[INPUT start]

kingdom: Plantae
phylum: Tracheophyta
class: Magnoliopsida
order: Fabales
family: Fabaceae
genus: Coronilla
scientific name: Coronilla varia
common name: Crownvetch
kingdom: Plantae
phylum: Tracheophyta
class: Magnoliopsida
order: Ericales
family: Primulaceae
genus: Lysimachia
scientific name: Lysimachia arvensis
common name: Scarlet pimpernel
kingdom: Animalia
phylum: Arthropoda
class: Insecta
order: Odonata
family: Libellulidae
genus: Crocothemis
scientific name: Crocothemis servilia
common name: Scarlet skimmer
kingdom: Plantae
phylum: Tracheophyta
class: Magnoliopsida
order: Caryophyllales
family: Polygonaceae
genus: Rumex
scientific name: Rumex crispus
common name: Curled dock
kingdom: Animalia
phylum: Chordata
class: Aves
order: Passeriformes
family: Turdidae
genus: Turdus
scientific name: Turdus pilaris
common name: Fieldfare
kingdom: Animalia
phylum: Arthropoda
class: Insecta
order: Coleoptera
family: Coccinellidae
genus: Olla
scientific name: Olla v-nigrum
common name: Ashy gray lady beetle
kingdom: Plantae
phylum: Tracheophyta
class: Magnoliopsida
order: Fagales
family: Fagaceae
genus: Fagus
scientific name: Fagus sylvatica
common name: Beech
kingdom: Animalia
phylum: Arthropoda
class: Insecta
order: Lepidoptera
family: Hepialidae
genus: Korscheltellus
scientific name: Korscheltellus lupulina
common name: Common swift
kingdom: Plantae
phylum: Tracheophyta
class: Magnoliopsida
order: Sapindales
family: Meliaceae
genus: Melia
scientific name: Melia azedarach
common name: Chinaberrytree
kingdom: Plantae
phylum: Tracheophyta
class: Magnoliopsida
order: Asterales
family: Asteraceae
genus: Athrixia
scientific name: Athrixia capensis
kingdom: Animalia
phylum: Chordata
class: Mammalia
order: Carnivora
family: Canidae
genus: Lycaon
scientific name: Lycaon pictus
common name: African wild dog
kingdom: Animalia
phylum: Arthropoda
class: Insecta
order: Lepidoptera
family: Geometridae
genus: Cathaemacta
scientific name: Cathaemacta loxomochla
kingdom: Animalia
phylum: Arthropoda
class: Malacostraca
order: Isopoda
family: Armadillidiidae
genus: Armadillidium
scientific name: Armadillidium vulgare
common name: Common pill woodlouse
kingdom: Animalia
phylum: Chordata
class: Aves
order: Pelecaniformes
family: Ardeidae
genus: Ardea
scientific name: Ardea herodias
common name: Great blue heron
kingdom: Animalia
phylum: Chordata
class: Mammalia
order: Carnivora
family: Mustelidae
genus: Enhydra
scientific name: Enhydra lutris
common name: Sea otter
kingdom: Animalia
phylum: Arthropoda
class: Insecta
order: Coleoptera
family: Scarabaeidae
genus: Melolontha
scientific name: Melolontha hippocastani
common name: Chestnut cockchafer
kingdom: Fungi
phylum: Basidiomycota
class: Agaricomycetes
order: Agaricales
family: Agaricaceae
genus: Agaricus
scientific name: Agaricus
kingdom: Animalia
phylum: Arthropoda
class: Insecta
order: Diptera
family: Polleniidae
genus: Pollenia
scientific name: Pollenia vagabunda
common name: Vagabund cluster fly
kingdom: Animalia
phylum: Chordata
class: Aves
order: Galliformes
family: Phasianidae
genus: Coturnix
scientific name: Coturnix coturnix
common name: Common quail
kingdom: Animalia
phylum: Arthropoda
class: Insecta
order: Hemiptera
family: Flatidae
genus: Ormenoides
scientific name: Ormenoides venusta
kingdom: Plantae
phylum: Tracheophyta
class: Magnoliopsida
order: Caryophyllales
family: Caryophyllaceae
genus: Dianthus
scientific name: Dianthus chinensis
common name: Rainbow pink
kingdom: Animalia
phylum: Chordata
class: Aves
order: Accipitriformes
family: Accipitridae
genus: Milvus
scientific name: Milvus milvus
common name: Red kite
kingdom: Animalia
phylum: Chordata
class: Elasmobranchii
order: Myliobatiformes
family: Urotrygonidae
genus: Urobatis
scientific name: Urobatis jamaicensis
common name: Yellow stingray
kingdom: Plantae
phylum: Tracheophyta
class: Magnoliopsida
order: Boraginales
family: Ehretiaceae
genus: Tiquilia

[INPUT end]

WHAT NEEDS TO BE DONE — Reproduce verbatim the lines between the one holding "class: Agaricomycetes" and the one holding "common name: Vagabund cluster fly", both included.

FINISHED TASK —
class: Agaricomycetes
order: Agaricales
family: Agaricaceae
genus: Agaricus
scientific name: Agaricus
kingdom: Animalia
phylum: Arthropoda
class: Insecta
order: Diptera
family: Polleniidae
genus: Pollenia
scientific name: Pollenia vagabunda
common name: Vagabund cluster fly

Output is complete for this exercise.